What you should do
Write out, word for word, the part of the ECS scaling text that begins at the words "Scaling ECS Workloads" and stops after "from the infrastructure.".

Study text
Scaling ECS Workloads

There are different approaches for scaling a system. Traditionally systems have used, what we call an Infrastructure First approach, where the system focuses on infrastructure metrics such as CPU or Memory usage, and scales up the cluster infrastructure. In this case the application scales up following the metrics derived from the infrastructure.

While you can still use that approach on ECS, ECS follows an Application First scaling approach, where the scaling is based on the number of desired. ECS has two type of scaling activities:

  • ECS Service / Application Scaling: This refers to the ability to increase or decrease the desired count of tasks in your Amazon ECS service based on dynamic traffic and load patterns in the workload. Amazon ECS publishes CloudWatch metrics with your service’s average CPU and memory usage. You can use these and other CloudWatch metrics to scale out your service (add more tasks) to deal with high demand at peak times, and to scale in your service (run fewer tasks) to reduce costs during periods of low utilization.

  • ECS Container Instances Scaling: This refers to the ability to increase or decrease the desired count of EC2 instances in your Amazon ECS cluster based on ECS Service / Application scaling. For this kind of scaling, it is typical practice depending upon Auto Scaling group level scaling policies.

Provided data
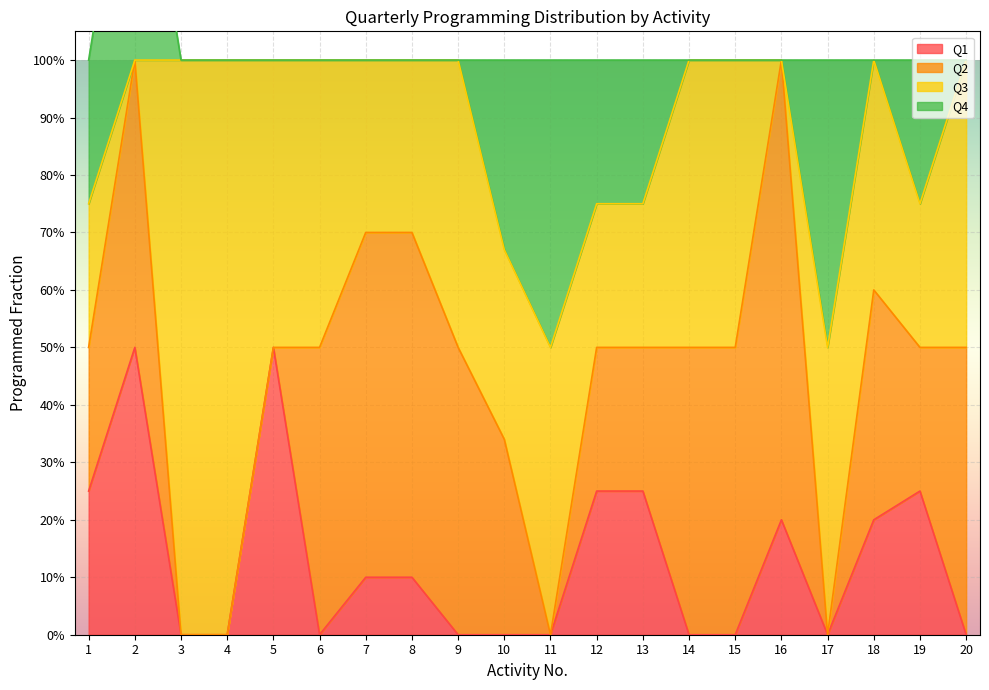

List the labels in order of Q2 value, smallest first.

3, 4, 5, 11, 17, 1, 12, 13, 19, 10, 18, 2, 6, 9, 14, 15, 20, 7, 8, 16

Response area
Scaling ECS Workloads

There are different approaches for scaling a system. Traditionally systems have used, what we call an Infrastructure First approach, where the system focuses on infrastructure metrics such as CPU or Memory usage, and scales up the cluster infrastructure. In this case the application scales up following the metrics derived from the infrastructure.